The big issue that I and other liberals should take
exception to under the umbrella of intellectual honesty is the part about civil
liberties. Under the presidency of George W. Bush, the US began a program of “rendition”
that enabled our government to arrest potential terrorists or supporters and
ship them off to foreign prisons in far flung regions of the globe. In
addition, we advocated the use of torture in violation of the Geneva Convention
in our waterboarding tactics, and we also imprisoned suspected terrorists indefinitely
in prisons like Guantanomo Bay, in direct violation of our Constitution’s
clause about Habeas Corpus.
Here is another segment of the platform dealing more directly with this:
Here is another segment of the platform dealing more directly with this:
“To build a freer and safer world, we will lead in ways that reflect the decency and aspirations of the American people. We will not ship away prisoners in the dead of night to be tortured in far-off countries, or detain without trial or charge prisoners who can and should be brought to justice for their crimes, or maintain a network of secret prisons to jail people beyond the reach of the law. We will respect the time-honored principle of habeas corpus, the seven century-old right of individuals to challenge the terms of their own detention that was recently reaffirmed by our Supreme Court.”
President Obama pledged to end all of these abuses, as can
be seen in this snippet of the platform, but he has completely failed to do so,
and he has even embedded some of these types of violations even more firmly
into our tactics of battling terrorism. A great post in the Huffington Post
discussed how the President has ended practices like “wall slamming” and other
torture methods, as well as closing the CIA’s “Black Sites” where those abuses
took place. It also accosted Obama for allowing the practice of rendition to
continue, and for continuing to obtain intelligence in this way.
In addition to the policies mentioned in the Huffington Post
piece, there are other civil liberties violations that Obama has continued to
allow happen, with the biggest and most damning of all of those being the
National Security Agency’s policy of spying on Americans without the use of a
warrant. These “warrantless wiretaps” have been around since the Bush
administration, and Obama pledged he wouldn’t support continuing that policy.

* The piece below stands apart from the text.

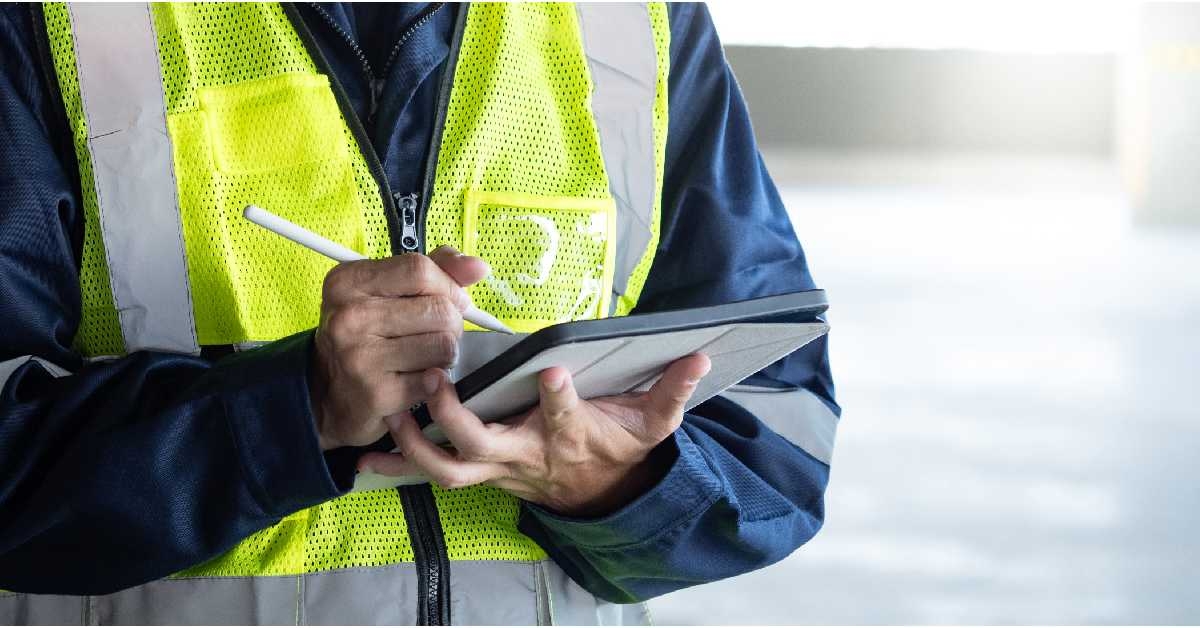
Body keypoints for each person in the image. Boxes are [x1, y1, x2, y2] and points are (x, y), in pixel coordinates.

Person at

Once he secured the Democratic nomination in 2008, however, he reversed course
and voted for the FISA bill, allowing telecom companies that participated in
the wiretapping immunity from prosecution, as well as enabling the program as a
whole to continue.
This reversal of course, as well as his other violations
detailed above, have got to be addressed by the party when their platform is
voted upon this week. Obviously, you aren’t going to call out the President of
the United States directly with an election coming up in November, but they
have got to at least say something about the protection of civil liberties, and
have the President address how he intends to do something positive on that
front.
Obama’s rhetoric has been attacked as everything from naïve to
BS, but those attacks are mostly subjective opinion-based arguments. His
failures in the sphere of civil liberties are matters of objective fact, and if
liberals are serious about their continued attacks of people like Bush and
Condoleeza Rice on these topics, then they need to turn their sights onto the
President’s abysmal record, or else they run the risk of sounding as
hypocritical and stupid as those that they so gleefully assail.